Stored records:

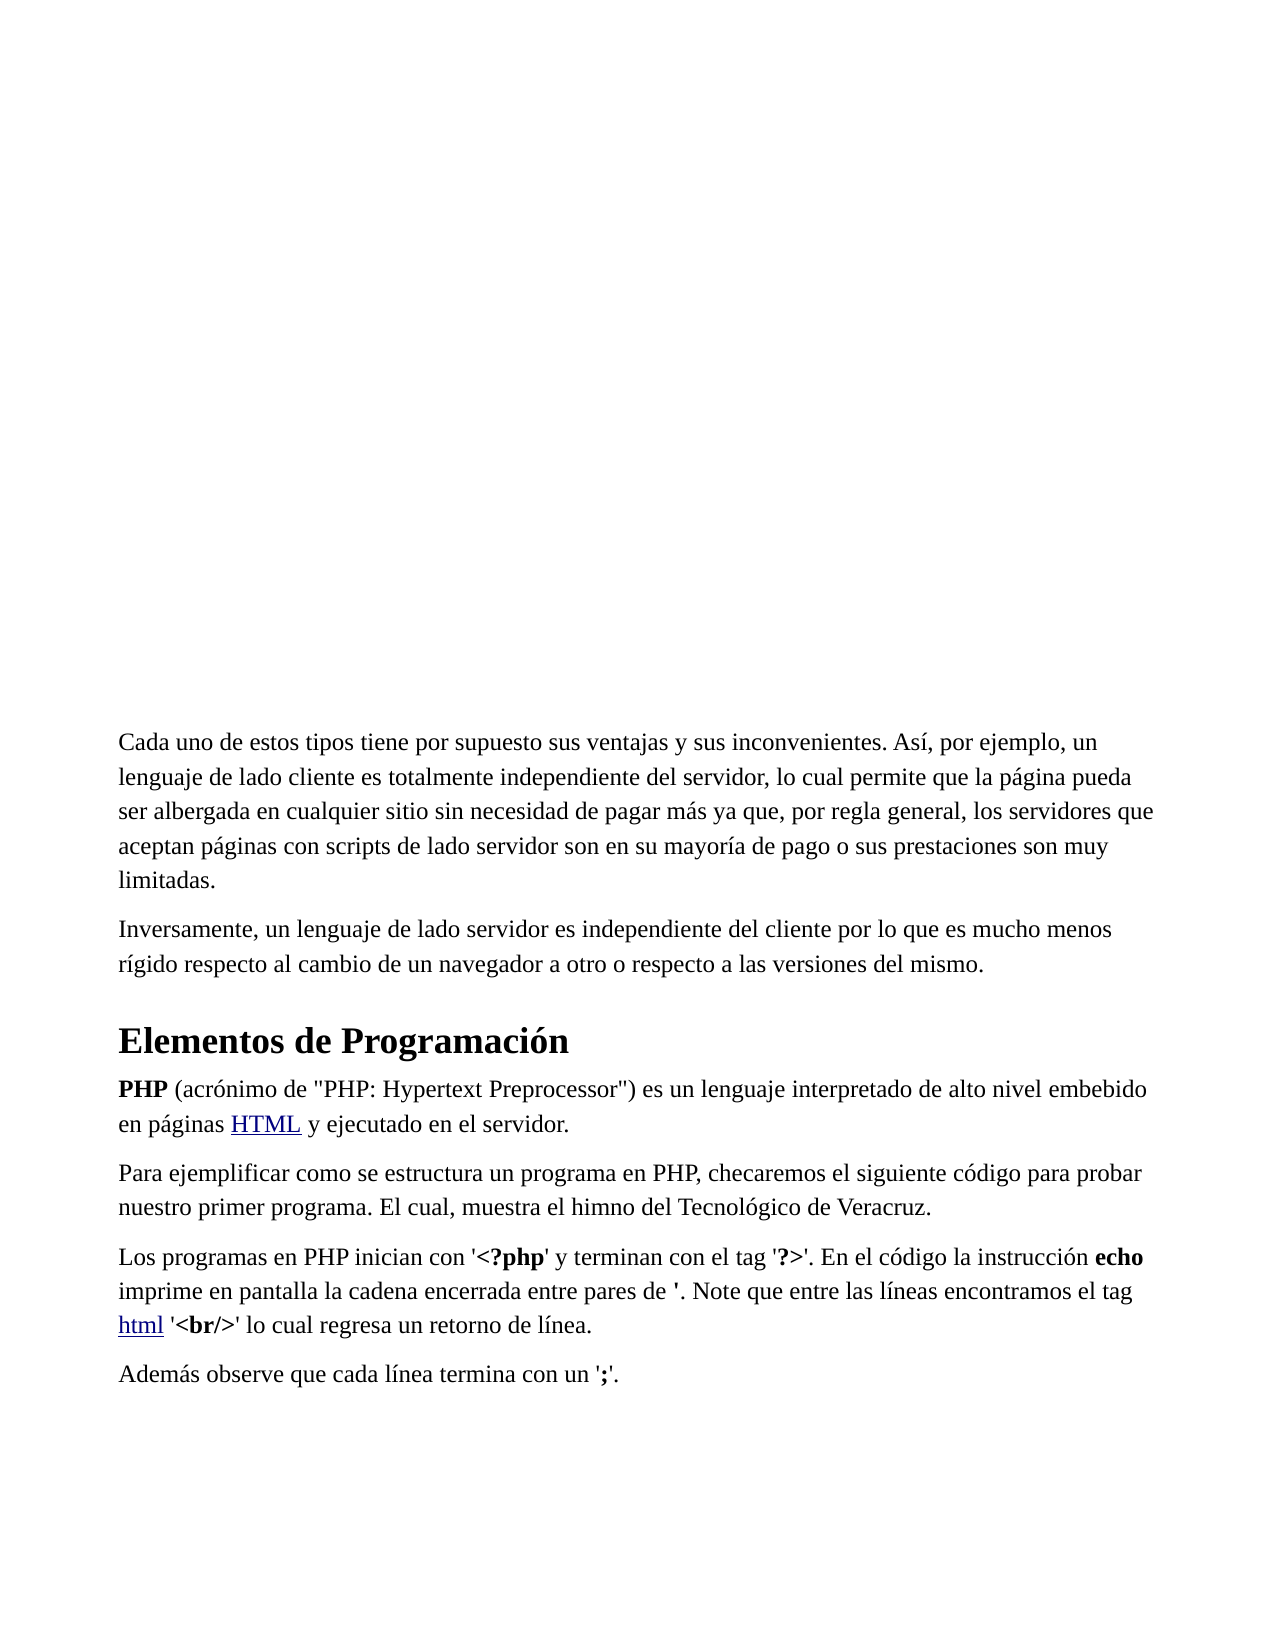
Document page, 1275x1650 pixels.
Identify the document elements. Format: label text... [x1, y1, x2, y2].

text Inversamente, un lenguaje de lado servidor es independiente del cliente por lo que es mucho menos rígido respecto al cambio de un navegador a otro o respecto a las versiones del mismo. [118, 914, 1157, 978]
text Los programas en PHP inician con '<?php' y terminan con el tag '?>'. En el código la instrucción echo imprime en pantalla la cadena encerrada entre pares de '. Note que entre las líneas encontramos el tag html '<br/>' lo cual regresa un retorno de línea. [118, 1242, 1157, 1339]
subtitle Elementos de Programación [118, 1019, 1157, 1062]
text Cada uno de estos tipos tiene por supuesto sus ventajas y sus inconvenientes. Así, por ejemplo, un lenguaje de lado cliente es totalmente independiente del servidor, lo cual permite que la página pueda ser albergada en cualquier sitio sin necesidad de pagar más ya que, por regla general, los servidores que aceptan páginas con scripts de lado servidor son en su mayoría de pago o sus prestaciones son muy limitadas. [118, 727, 1157, 894]
text PHP (acrónimo de "PHP: Hypertext Preprocessor") es un lenguaje interpretado de alto nivel embebido en páginas HTML y ejecutado en el servidor. [118, 1074, 1157, 1138]
text Para ejemplificar como se estructura un programa en PHP, checaremos el siguiente código para probar nuestro primer programa. El cual, muestra el himno del Tecnológico de Veracruz. [118, 1158, 1157, 1221]
text Además observe que cada línea termina con un ';'. [118, 1359, 1157, 1388]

## WORK INSTRUCTIONS:
Set down every line of the items above word for word, leaving the pictures out.

## ANSWER:
Document page, 1275x1650 pixels.
Identify the document elements. Format: label text... [x1, y1, x2, y2].

text Inversamente, un lenguaje de lado servidor es independiente del cliente por lo que es mucho menos rígido respecto al cambio de un navegador a otro o respecto a las versiones del mismo. [118, 914, 1157, 978]
text Los programas en PHP inician con '<?php' y terminan con el tag '?>'. En el código la instrucción echo imprime en pantalla la cadena encerrada entre pares de '. Note que entre las líneas encontramos el tag html '<br/>' lo cual regresa un retorno de línea. [118, 1242, 1157, 1339]
subtitle Elementos de Programación [118, 1019, 1157, 1062]
text Cada uno de estos tipos tiene por supuesto sus ventajas y sus inconvenientes. Así, por ejemplo, un lenguaje de lado cliente es totalmente independiente del servidor, lo cual permite que la página pueda ser albergada en cualquier sitio sin necesidad de pagar más ya que, por regla general, los servidores que aceptan páginas con scripts de lado servidor son en su mayoría de pago o sus prestaciones son muy limitadas. [118, 727, 1157, 894]
text PHP (acrónimo de "PHP: Hypertext Preprocessor") es un lenguaje interpretado de alto nivel embebido en páginas HTML y ejecutado en el servidor. [118, 1074, 1157, 1138]
text Para ejemplificar como se estructura un programa en PHP, checaremos el siguiente código para probar nuestro primer programa. El cual, muestra el himno del Tecnológico de Veracruz. [118, 1158, 1157, 1221]
text Además observe que cada línea termina con un ';'. [118, 1359, 1157, 1388]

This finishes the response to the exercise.